El Código de Ética, que data del 1983, también tiene que actualizarse.

Las escuelas de derecho tienen que repensarse. Los cambios no deben ser accesorios. Incluir o no un inglés jurídico en el currículo, por poner un ejemplo, deja el problema intacto. Es irrelevante el inglés jurídico universitario si un abogado dominicano no está a la altura de sus pares en otras jurisdicciones tanto en su formación como en la ética de su ejercicio.

La profesión debe cambiar pues muchos de los mismos profesionales del derecho que asesoran al presidente de la Republica en esta aventura dictatorial son los que imparten docencia en las universidades y ocupan posiciones en las altas cortes.

Y sigo preguntando, ¿dónde están nuestros abogados?
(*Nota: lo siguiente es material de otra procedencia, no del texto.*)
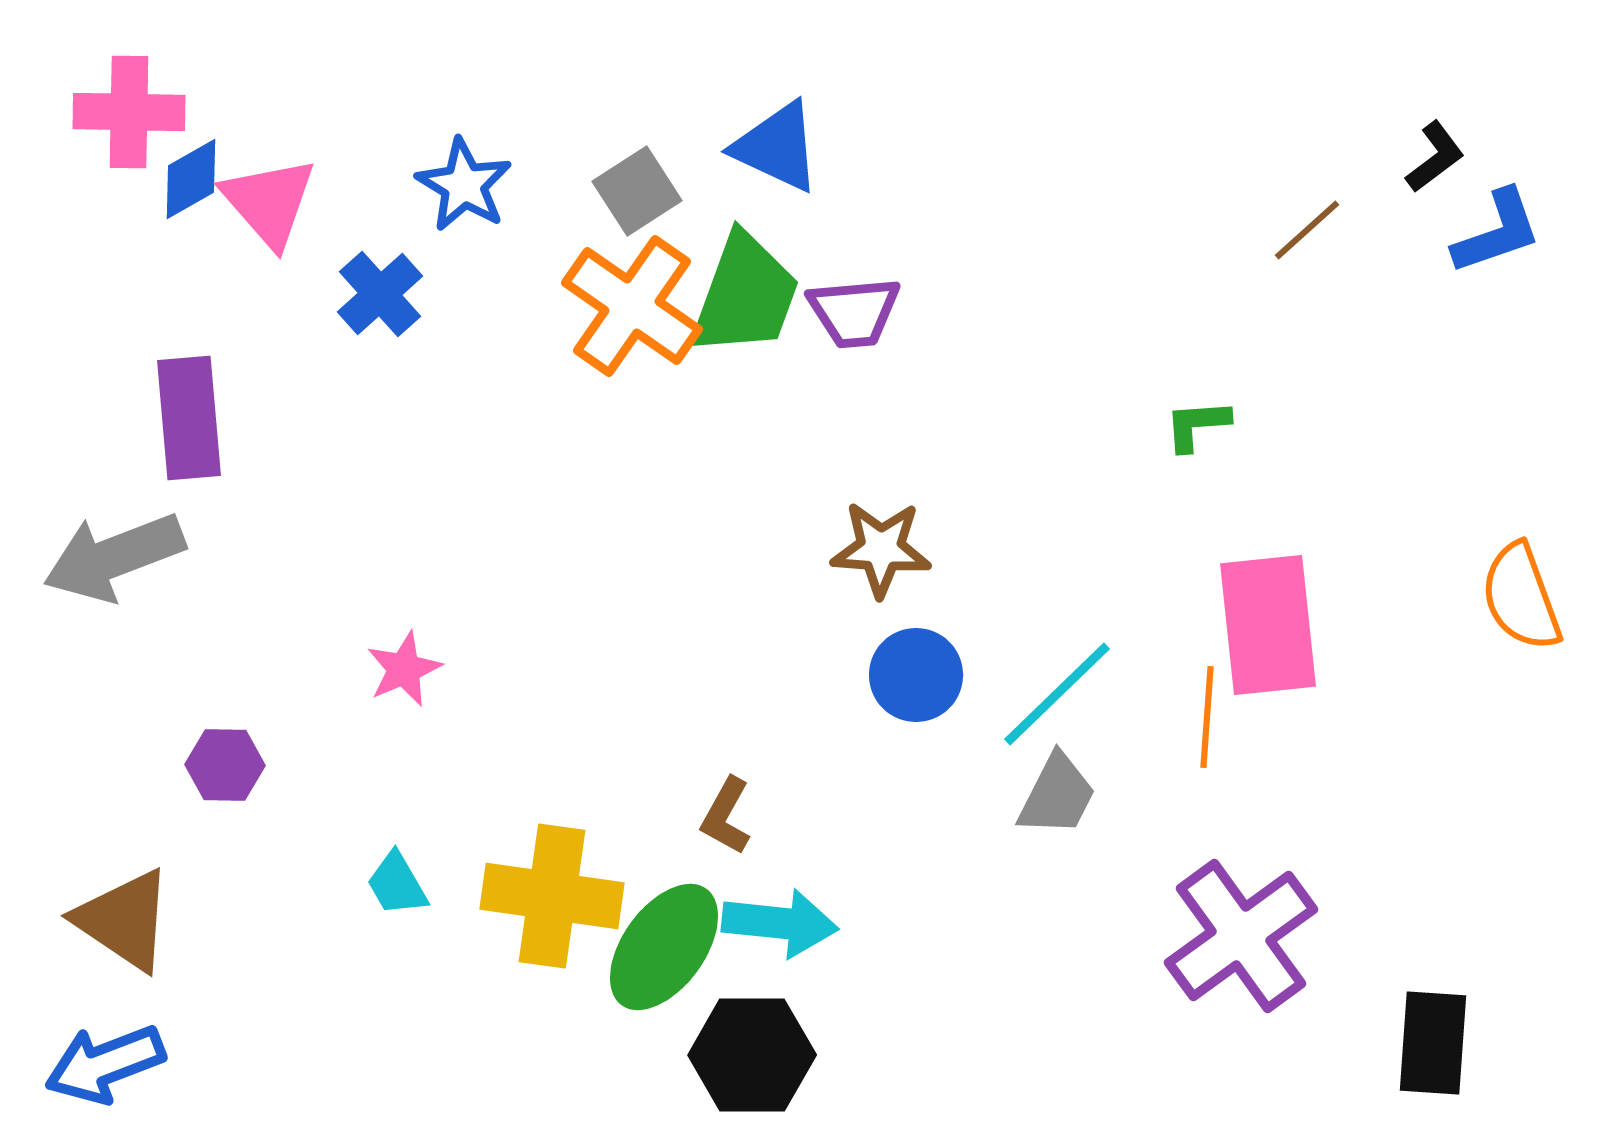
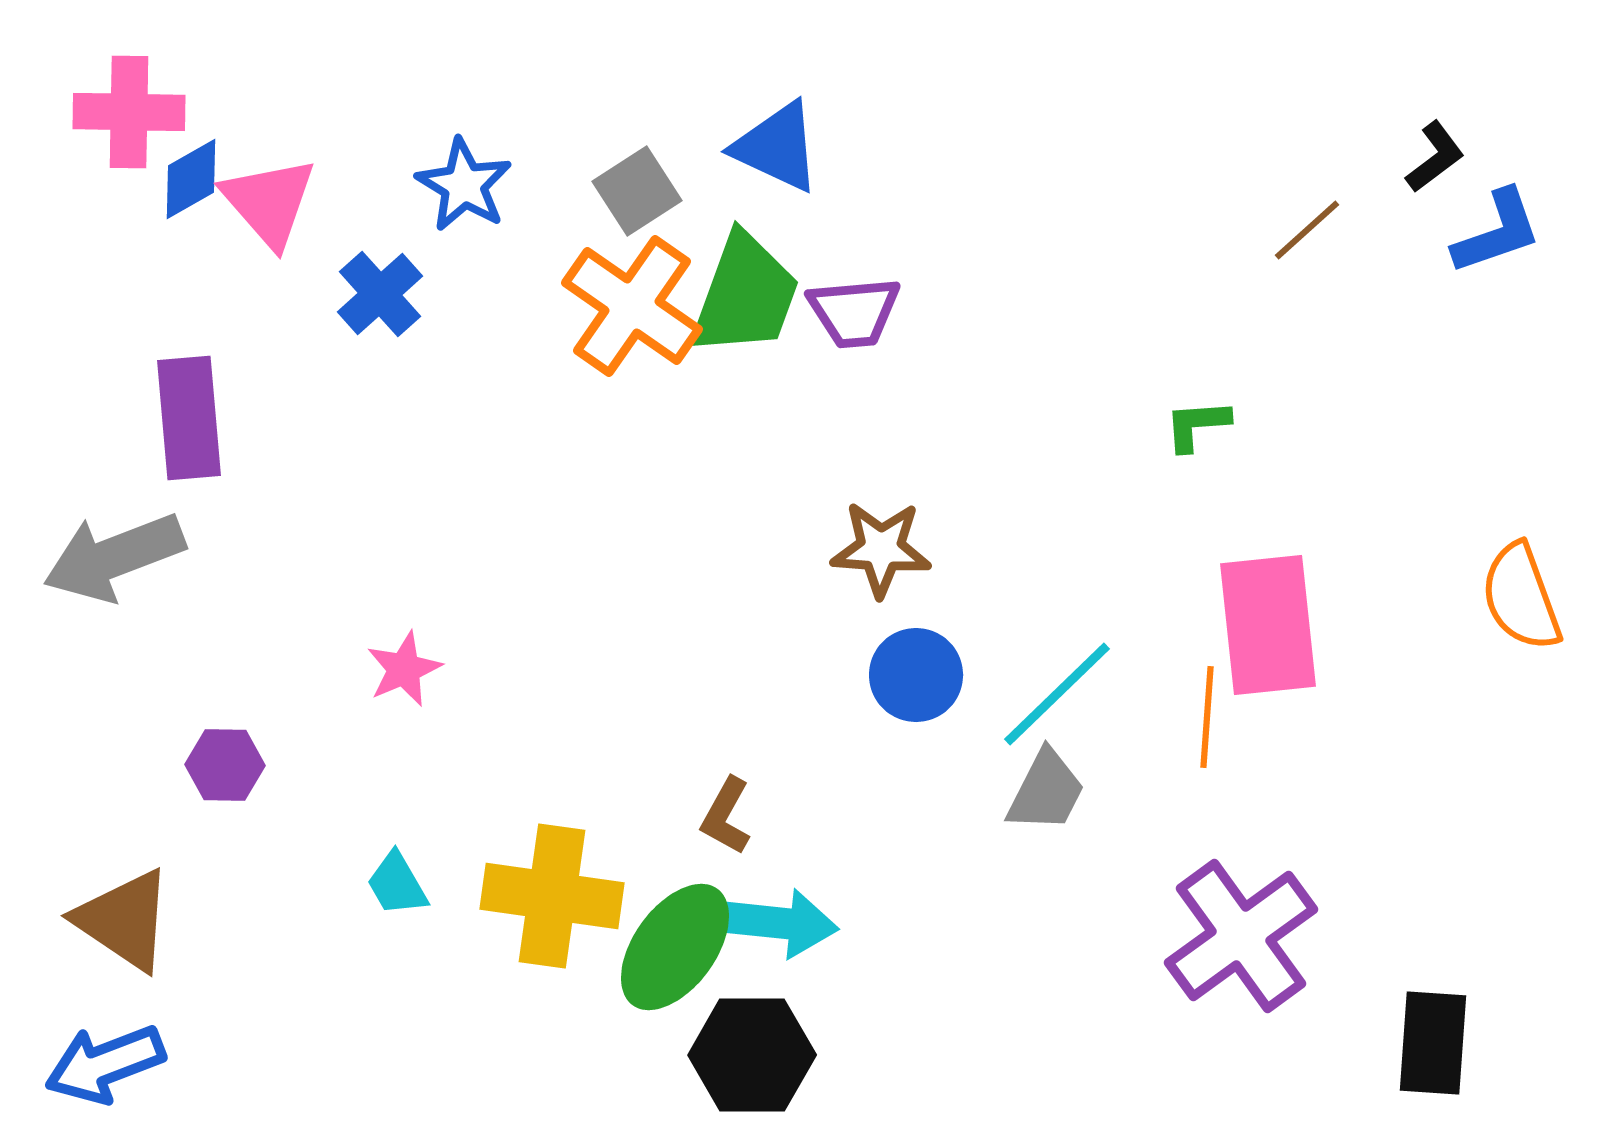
gray trapezoid: moved 11 px left, 4 px up
green ellipse: moved 11 px right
Según un informe de estadísticas del Ministerio de Educación Superior, Ciencia y Tecnología, la matrícula universitaria de las ciencias jurídicas crecía de 35,683 estudiantes en el 2013 a 37,776 en el 2015. Ese es el ejército de abogados que necesitamos. Hoy, por lo menos 40,000 abogados deberían levantar sus voces en oposición a la barbarie que significaría permitir una tercera reforma constitucional en menos de diez años y que no tiene como propósito mejorar la calidad de vida del pueblo dominicano.

Sonará cliché, pero en medio de la crisis siempre aparece la oportunidad.